An employee demonstrates gun safety to clients at the Los Angeles gun club. (Lucy Nicholson/Reuters)

A Circuit Court judge has blocked the enforcement of a ban on assault-style weapons passed in the city of Deerfield, Ill.

The judge on Tuesday granted a temporary injunction against the Chicago suburb preventing enforcement of the law, which would have levied fines of up to $1,000 per day on residents who failed to turn over banned weapons, a list that includes nearly all semi-automatic rifles and a number of handguns and shotguns. The ordinance was set to go into effect Wednesday, after which residents would have been given 60 days to remove offending weapons from the city.

A number of pro-Second Amendment groups filed suit after the ban was passed in the wake of the mass shooting that claimed 17 lives in Parkland, Fla. on Valentine’s Day.
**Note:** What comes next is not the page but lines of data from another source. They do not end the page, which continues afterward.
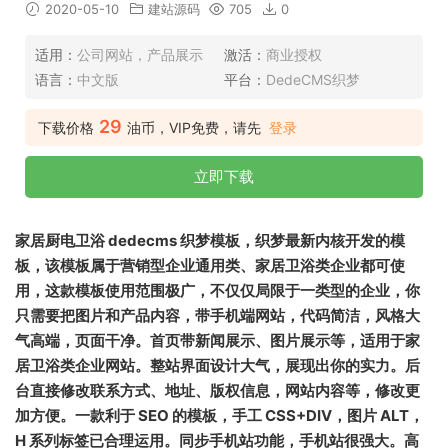
2020-05-10
建站源码
705
0
适用：
公司网站，产品展示
激活：
商业授权
语言：
中文版
平台：
DedeCMS织梦
29
下载价格
油币，VIP免费，请先
登录
立即下载
家居厨电卫浴 dedecms 织梦模板，织梦最新内核开发的模
板，该模板属于营销型企业通用类、家居卫浴类企业都可使
用，这款模板使用范围极广，不仅仅局限于一类型的企业，你
只需要把图片和产品内容，带手机端网站，代码简洁，风格大
气高端，页面干净。首页带新闻展示、图片展示等，适用于家
居卫浴类企业网站。整站界面设计大气，展现出你的实力。后
台直接修改联系方式、地址、版权信息，网站内容等，修改更
加方便。一款利于 SEO 的模板，手工 CSS+DIV，图片 ALT，
H 系列标签已合理运用。同步手机站功能，手机站很强大。高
The Illinois State Rifle Association, the Second Amendment Foundation, and Deerfield resident Daniel Easterday filed one challenge to the ordinance, while the NRA-backed Guns Save Lives filed another.

“This ruling is a significant victory because it allows law-abiding Deerfield residents to keep commonly owned firearms and magazines in their homes for self-defense while the case proceeds,” John Boch, executive director of Guns Save Life, said in a statement. “We are gratified by the court’s decision and the careful attention to the law that it reflects.”

The suit filed by the Second Amendment Foundation claims that the ordinance violates an Illinois state law, passed in 2013, which prohibits localities from passing their own gun laws absent approval from the state legislature.

“We moved swiftly to challenge this gun ban because it flew in the face of state law,” Alan Gottlieb, founder of the group, said in a statement provided to the Washington Free Beacon. “The village tried to disguise its extremism as an amendment to an existing ordinance. The ordinance bans possession of legally-owned semi-auto firearms, with no exception for guns previously owned, or any provision for self-defense. Worse, still, the ordinance also provided for confiscation and destruction of such firearms and their original capacity magazines.”

The Illinois State Rifle Association said Wednesday that it will now seek a permanent injunction. Deerfield officials said they are still deciding whether to appeal the decision.